Display each line below that contains the string "pose", treating uppercase and lowercase letters as different.

• Input records

--- START ---

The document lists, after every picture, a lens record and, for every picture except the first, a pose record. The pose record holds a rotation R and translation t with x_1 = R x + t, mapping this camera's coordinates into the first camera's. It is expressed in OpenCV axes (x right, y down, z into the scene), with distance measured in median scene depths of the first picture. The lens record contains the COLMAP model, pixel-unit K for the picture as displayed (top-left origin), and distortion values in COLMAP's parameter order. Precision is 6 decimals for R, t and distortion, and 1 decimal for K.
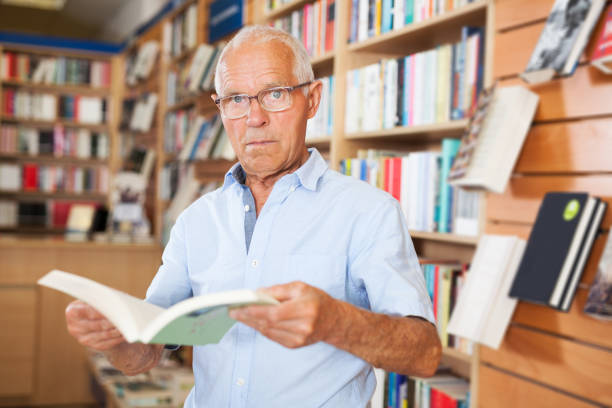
lens RADIAL K [[834.7, 0, 306.0], [0, 834.7, 204.0], [0, 0, 1]] dist [-0.001493, 0.001968]
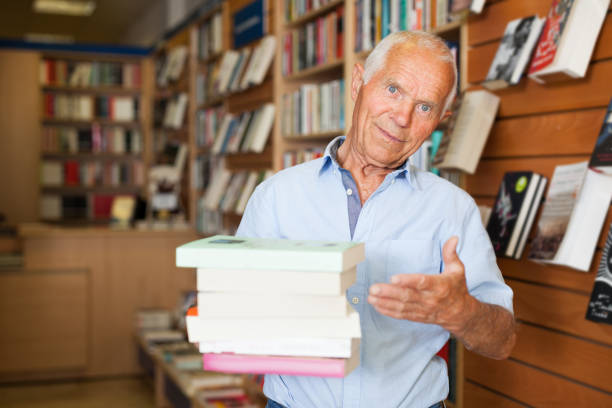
lens RADIAL K [[834.7, 0, 306.0], [0, 834.7, 204.0], [0, 0, 1]] dist [-0.001493, 0.001968]
pose [[0.999137, -0.033137, -0.025026, 0.002312], [0.033544, 0.999309, 0.016033, 0.002356], [0.024477, -0.016859, 0.999558, -0.148851]]
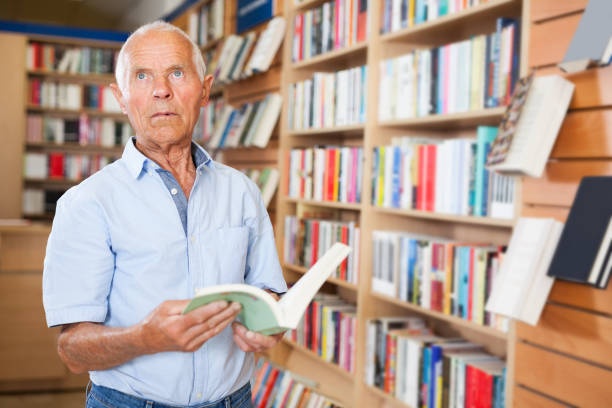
lens RADIAL K [[834.7, 0, 306.0], [0, 834.7, 204.0], [0, 0, 1]] dist [-0.001493, 0.001968]
pose [[0.999889, -0.004261, -0.014297, -0.021019], [0.004469, 0.999884, 0.014568, 0.001775], [0.014233, -0.014630, 0.999792, -0.026391]]
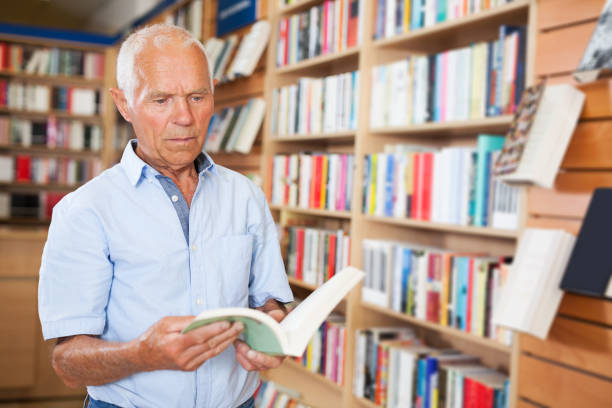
lens RADIAL K [[834.7, 0, 306.0], [0, 834.7, 204.0], [0, 0, 1]] dist [-0.001493, 0.001968]
pose [[0.999429, 0.005303, 0.033373, -0.047976], [-0.005578, 0.999951, 0.008128, -0.000063], [-0.033328, -0.008309, 0.999410, -0.010521]]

--- END ---

• Result of the exercise
The document lists, after every picture, a lens record and, for every picture except the first, a pose record. The pose record holds a rotation R and translation t with x_1 = R x + t, mapping this camera's coordinates into the first camera's. It is expressed in OpenCV axes (x right, y down, z into the scene), with distance measured in median scene depths of the first picture. The lens record contains the COLMAP model, pixel-unit K for the picture as displayed (top-left origin), and distortion values in COLMAP's parameter order. Precision is 6 decimals for R, t and distortion, and 1 decimal for K.
pose [[0.999137, -0.033137, -0.025026, 0.002312], [0.033544, 0.999309, 0.016033, 0.002356], [0.024477, -0.016859, 0.999558, -0.148851]]
pose [[0.999889, -0.004261, -0.014297, -0.021019], [0.004469, 0.999884, 0.014568, 0.001775], [0.014233, -0.014630, 0.999792, -0.026391]]
pose [[0.999429, 0.005303, 0.033373, -0.047976], [-0.005578, 0.999951, 0.008128, -0.000063], [-0.033328, -0.008309, 0.999410, -0.010521]]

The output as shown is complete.